James Montier on European Dividend Swaps

Author's Avatar
Aug 31, 2010
James Montier of GMO published a white paper entitled “A Man from Different Time” (a free registration is required). The paper treats the issue of dividend and its relevant to investment returns. Especially, he recommends European Dividend Swaps.


My notes:
  • Nowadays, average holding period for NYSE listed stocks is 8-months.

  • Short Turn, return is generated by price fluctuation; over the very long term dividends have accounted for 90% of total return.

  • Stock repurchases are not the same as dividends. Dividends tends to be raised and lowered much slower than repurchases.

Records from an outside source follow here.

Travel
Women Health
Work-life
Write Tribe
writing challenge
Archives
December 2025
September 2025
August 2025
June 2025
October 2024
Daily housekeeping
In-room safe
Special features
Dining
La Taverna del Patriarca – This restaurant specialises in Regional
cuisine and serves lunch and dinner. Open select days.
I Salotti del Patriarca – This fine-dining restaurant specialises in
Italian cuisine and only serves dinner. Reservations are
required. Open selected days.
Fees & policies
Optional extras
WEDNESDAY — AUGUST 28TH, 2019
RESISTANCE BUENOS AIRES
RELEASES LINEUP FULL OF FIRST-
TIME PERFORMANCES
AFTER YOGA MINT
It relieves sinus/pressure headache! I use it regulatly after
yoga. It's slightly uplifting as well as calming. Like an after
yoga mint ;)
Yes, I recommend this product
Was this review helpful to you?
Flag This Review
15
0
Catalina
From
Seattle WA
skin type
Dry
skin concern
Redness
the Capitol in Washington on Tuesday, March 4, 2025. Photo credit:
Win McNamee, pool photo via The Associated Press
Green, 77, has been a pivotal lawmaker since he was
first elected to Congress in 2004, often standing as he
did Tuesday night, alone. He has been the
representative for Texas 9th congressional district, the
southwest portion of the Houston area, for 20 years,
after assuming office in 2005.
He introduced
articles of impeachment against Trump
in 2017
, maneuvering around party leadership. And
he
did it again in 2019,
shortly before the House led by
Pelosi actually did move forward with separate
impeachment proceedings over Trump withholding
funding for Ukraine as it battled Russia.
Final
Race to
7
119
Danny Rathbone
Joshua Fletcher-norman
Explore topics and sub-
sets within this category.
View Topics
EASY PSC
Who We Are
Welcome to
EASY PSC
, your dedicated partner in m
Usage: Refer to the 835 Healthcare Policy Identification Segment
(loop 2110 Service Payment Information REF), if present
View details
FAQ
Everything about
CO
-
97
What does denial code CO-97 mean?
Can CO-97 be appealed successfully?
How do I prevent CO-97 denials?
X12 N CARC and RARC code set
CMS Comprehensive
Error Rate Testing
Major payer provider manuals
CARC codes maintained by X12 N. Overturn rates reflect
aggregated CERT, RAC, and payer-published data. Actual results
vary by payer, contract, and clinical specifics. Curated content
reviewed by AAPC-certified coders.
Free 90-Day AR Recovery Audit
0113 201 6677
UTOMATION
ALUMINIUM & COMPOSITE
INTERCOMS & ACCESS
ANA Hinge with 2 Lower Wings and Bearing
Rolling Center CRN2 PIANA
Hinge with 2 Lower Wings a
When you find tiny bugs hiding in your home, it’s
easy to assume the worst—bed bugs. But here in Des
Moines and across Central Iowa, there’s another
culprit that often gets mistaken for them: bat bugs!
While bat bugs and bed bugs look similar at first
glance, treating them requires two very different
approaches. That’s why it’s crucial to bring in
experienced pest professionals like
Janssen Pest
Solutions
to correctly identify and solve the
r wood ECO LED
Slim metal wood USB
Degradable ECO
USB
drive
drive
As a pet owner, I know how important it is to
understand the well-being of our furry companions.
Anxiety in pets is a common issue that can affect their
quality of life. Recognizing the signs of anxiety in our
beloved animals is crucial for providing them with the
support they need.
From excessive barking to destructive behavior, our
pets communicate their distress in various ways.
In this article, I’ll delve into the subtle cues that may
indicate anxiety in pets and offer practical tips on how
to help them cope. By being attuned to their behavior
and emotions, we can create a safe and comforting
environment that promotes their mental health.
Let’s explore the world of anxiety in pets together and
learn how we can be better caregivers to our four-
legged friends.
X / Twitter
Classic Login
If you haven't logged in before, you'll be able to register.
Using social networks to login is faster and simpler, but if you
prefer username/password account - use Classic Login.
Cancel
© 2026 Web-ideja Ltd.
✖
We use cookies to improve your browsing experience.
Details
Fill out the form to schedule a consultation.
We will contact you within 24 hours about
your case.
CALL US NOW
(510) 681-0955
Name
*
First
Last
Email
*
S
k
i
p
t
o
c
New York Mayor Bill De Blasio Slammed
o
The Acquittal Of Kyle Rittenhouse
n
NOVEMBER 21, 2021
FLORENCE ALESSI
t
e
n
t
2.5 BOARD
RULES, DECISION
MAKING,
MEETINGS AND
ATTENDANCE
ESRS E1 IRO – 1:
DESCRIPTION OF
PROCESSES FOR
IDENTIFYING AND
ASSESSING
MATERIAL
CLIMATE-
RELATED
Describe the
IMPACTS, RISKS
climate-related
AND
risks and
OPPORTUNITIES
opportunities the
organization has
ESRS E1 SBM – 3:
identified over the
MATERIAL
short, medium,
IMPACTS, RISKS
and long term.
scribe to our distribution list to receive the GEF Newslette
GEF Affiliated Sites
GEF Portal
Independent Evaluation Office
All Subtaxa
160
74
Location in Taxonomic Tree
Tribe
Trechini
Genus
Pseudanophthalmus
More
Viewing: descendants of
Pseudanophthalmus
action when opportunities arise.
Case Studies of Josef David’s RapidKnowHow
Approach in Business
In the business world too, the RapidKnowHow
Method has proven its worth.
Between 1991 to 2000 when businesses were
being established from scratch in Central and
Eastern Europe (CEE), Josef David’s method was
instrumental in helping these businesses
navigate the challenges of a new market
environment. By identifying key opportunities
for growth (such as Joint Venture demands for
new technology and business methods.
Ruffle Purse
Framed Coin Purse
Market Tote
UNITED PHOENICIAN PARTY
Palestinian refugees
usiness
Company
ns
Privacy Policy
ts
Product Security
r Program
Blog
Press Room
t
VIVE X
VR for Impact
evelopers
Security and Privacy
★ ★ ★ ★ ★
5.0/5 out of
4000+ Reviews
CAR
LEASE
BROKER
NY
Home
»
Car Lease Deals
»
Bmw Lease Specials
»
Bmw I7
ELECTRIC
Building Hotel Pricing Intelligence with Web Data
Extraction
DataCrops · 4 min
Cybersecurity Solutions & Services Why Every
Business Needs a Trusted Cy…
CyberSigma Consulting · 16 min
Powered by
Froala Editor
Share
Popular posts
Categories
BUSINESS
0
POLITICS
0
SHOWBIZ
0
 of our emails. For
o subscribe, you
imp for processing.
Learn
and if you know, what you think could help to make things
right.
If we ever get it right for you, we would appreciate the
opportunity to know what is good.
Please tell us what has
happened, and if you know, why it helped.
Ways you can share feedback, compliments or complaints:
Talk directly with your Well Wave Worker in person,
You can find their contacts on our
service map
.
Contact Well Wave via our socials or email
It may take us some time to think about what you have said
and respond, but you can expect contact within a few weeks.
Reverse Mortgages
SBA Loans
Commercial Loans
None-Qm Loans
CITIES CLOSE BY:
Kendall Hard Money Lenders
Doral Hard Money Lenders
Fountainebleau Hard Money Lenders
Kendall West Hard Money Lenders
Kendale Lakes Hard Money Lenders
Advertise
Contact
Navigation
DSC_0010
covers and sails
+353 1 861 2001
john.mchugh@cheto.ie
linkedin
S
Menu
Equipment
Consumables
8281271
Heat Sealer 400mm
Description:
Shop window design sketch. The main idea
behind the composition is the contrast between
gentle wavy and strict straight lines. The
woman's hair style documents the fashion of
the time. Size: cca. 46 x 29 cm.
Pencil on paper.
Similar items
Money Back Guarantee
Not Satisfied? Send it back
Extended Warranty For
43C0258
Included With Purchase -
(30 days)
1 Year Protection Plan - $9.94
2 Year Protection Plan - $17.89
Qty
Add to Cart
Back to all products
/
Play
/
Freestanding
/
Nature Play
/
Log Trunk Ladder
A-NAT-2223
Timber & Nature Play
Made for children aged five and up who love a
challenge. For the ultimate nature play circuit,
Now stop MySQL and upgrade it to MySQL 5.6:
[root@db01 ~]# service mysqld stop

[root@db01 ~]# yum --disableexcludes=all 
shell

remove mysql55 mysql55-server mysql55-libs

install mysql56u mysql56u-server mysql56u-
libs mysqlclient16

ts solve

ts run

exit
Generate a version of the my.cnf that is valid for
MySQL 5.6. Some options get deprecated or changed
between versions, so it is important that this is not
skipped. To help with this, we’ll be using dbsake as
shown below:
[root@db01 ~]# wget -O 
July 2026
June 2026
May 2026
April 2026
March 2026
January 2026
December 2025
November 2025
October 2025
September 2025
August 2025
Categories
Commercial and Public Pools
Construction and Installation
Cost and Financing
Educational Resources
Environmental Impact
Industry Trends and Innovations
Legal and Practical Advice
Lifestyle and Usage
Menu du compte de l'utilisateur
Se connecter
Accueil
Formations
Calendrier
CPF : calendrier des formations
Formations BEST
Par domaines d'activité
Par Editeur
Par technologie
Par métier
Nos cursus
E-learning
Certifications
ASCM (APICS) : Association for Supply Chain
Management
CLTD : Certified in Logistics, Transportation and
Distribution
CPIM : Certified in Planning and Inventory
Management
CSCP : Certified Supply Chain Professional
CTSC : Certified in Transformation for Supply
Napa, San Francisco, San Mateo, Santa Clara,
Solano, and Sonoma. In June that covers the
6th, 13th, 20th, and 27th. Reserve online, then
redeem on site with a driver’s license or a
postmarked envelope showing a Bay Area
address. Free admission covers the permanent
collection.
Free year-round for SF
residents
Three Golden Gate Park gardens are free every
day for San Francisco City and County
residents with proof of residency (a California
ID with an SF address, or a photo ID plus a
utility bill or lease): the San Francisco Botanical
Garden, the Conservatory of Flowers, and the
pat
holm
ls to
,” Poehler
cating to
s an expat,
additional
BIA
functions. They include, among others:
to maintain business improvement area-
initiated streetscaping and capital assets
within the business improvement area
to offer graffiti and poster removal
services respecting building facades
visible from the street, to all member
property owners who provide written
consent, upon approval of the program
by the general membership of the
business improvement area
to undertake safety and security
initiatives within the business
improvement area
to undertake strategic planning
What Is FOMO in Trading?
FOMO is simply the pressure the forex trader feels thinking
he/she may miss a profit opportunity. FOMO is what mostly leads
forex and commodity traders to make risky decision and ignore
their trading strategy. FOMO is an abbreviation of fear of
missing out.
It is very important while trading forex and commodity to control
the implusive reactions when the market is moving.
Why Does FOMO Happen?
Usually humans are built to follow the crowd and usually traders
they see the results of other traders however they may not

  • Dividend swaps exists allowing investors to trade dividends independent of the stock market.

  • Te European dividend swaps are traded as if dividends will have virtually zero growth between now and 2019, in another word, European dividends are priced as for the great Depression.

  • James Montier’s model shows today’s contract of Eurostocxx 50 dividend swaps are 40 to 60% below intrinsic value.

  • Dividend swaps have additional benefits of inflation protection and survivor bias favorability.

  • James Montier concluded that:
    European dividend swaps offer an intriguing opportunity to capture one of the main generators of returns, protected against the vagaries of Mr. Market’s assigned valuations, at a cheap price (thanks to oversupply from investment banks), as well as a large margin of safety and an offer of some long-term infl ation protection.